Collected data
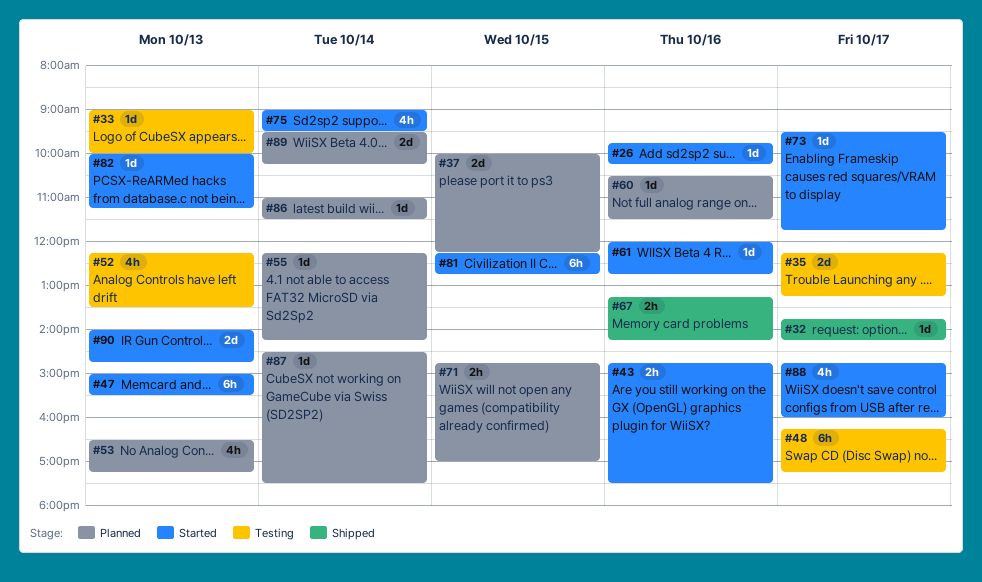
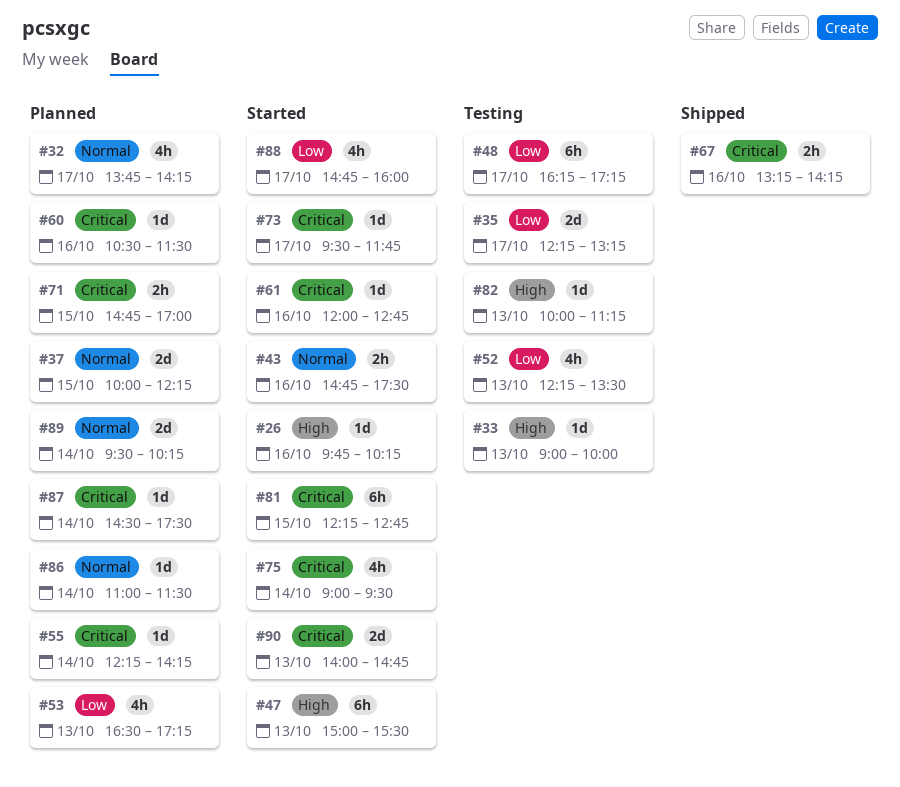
#32, status: Shipped -> Planned
#32, estimate: 1d -> 4h
#82, status: Started -> Testing

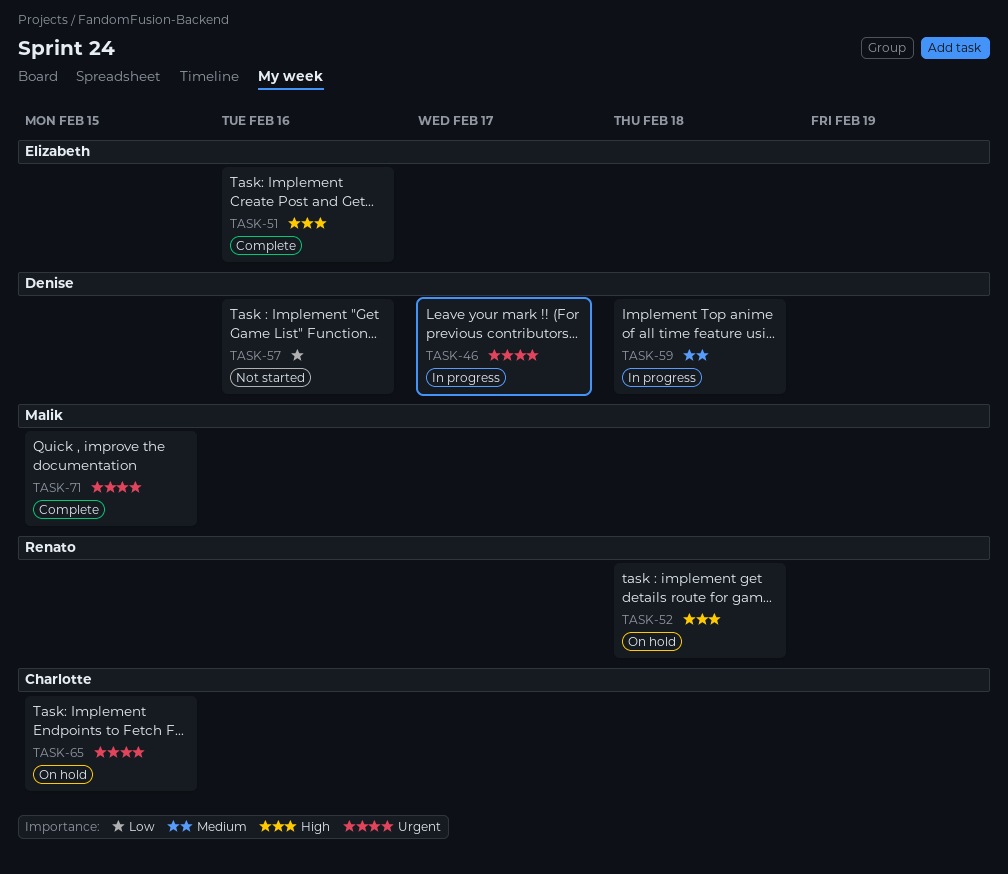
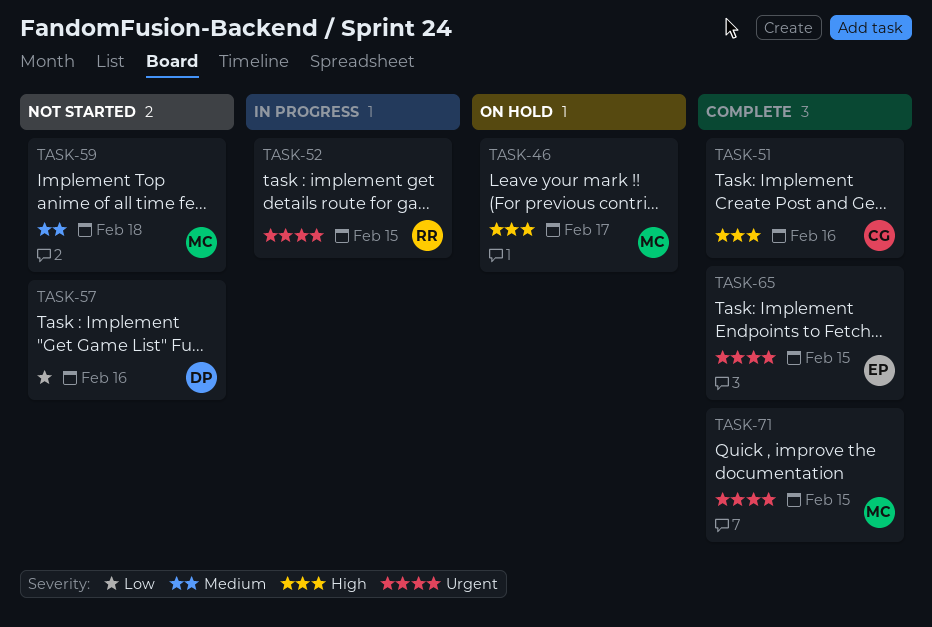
TASK-46, status: In progress -> On hold
TASK-46, owner: Denise -> Malik
TASK-46, priority: Urgent -> High
TASK-51, owner: Elizabeth -> Charlotte
TASK-52, status: On hold -> In progress
TASK-52, priority: High -> Urgent
TASK-52, due: Feb 18 -> Feb 15
TASK-59, status: In progress -> Not started
TASK-59, owner: Denise -> Malik
TASK-65, status: On hold -> Complete
TASK-65, owner: Charlotte -> Elizabeth

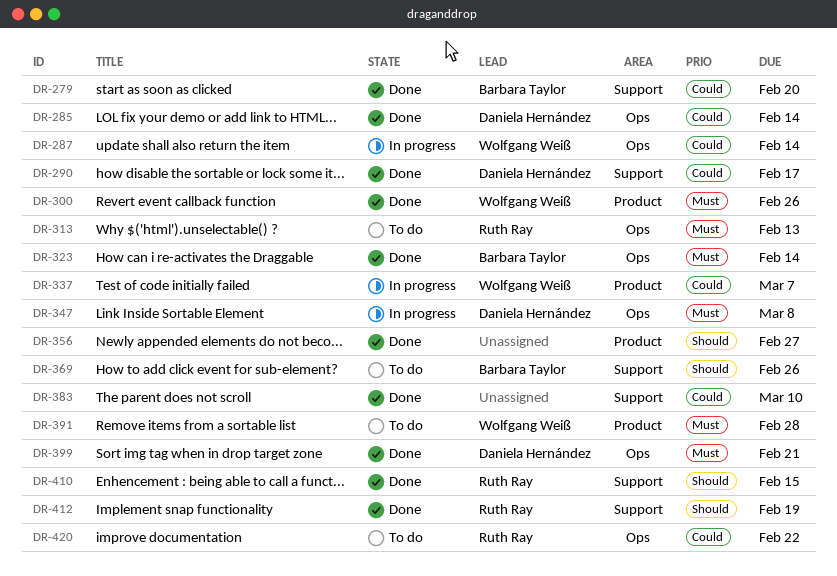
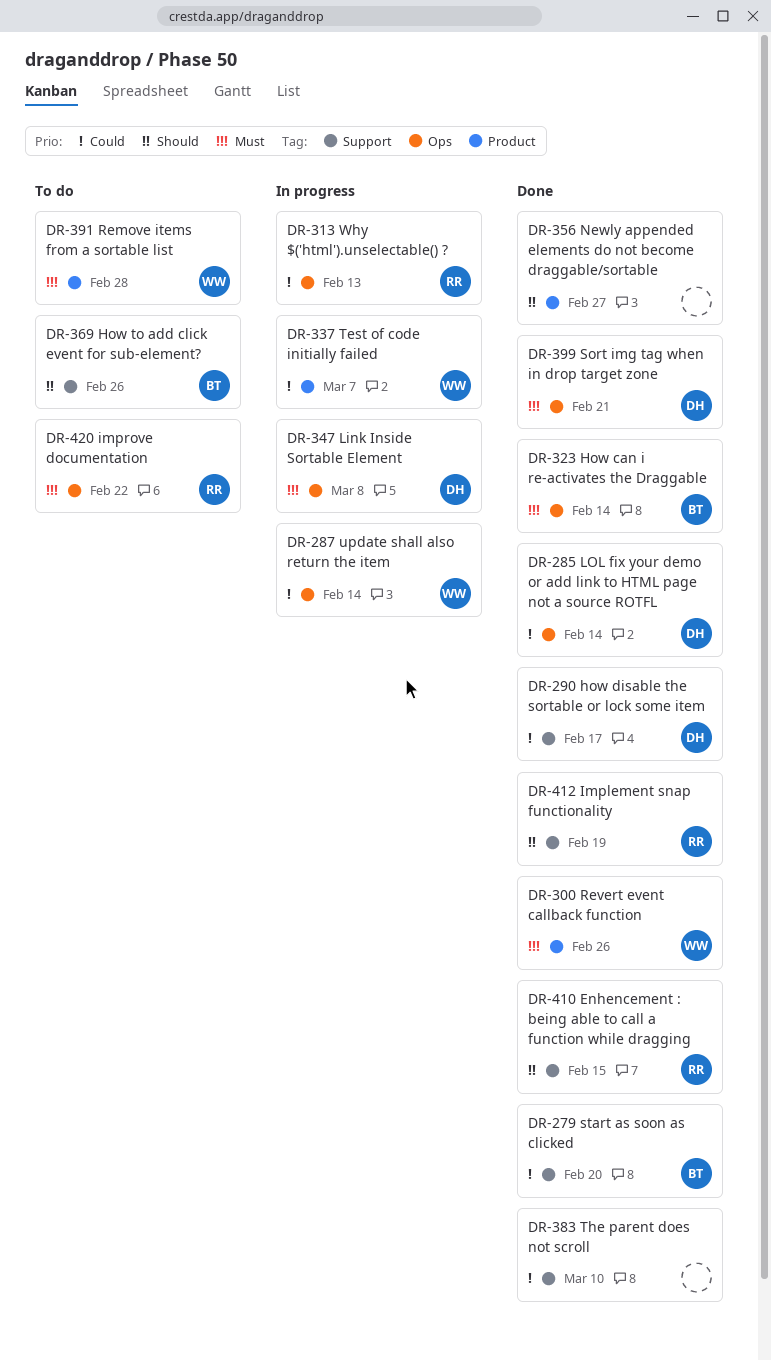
DR-313, status: To do -> In progress
DR-313, priority: Must -> Could
DR-420, priority: Could -> Must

→ To-do item: Word for word, restate the lines from the one containing "TASK-46, owner: Denise -> Malik" through the end of the entries. Do not include pictures.

→ Answer to the problem:
TASK-46, owner: Denise -> Malik
TASK-46, priority: Urgent -> High
TASK-51, owner: Elizabeth -> Charlotte
TASK-52, status: On hold -> In progress
TASK-52, priority: High -> Urgent
TASK-52, due: Feb 18 -> Feb 15
TASK-59, status: In progress -> Not started
TASK-59, owner: Denise -> Malik
TASK-65, status: On hold -> Complete
TASK-65, owner: Charlotte -> Elizabeth

DR-313, status: To do -> In progress
DR-313, priority: Must -> Could
DR-420, priority: Could -> Must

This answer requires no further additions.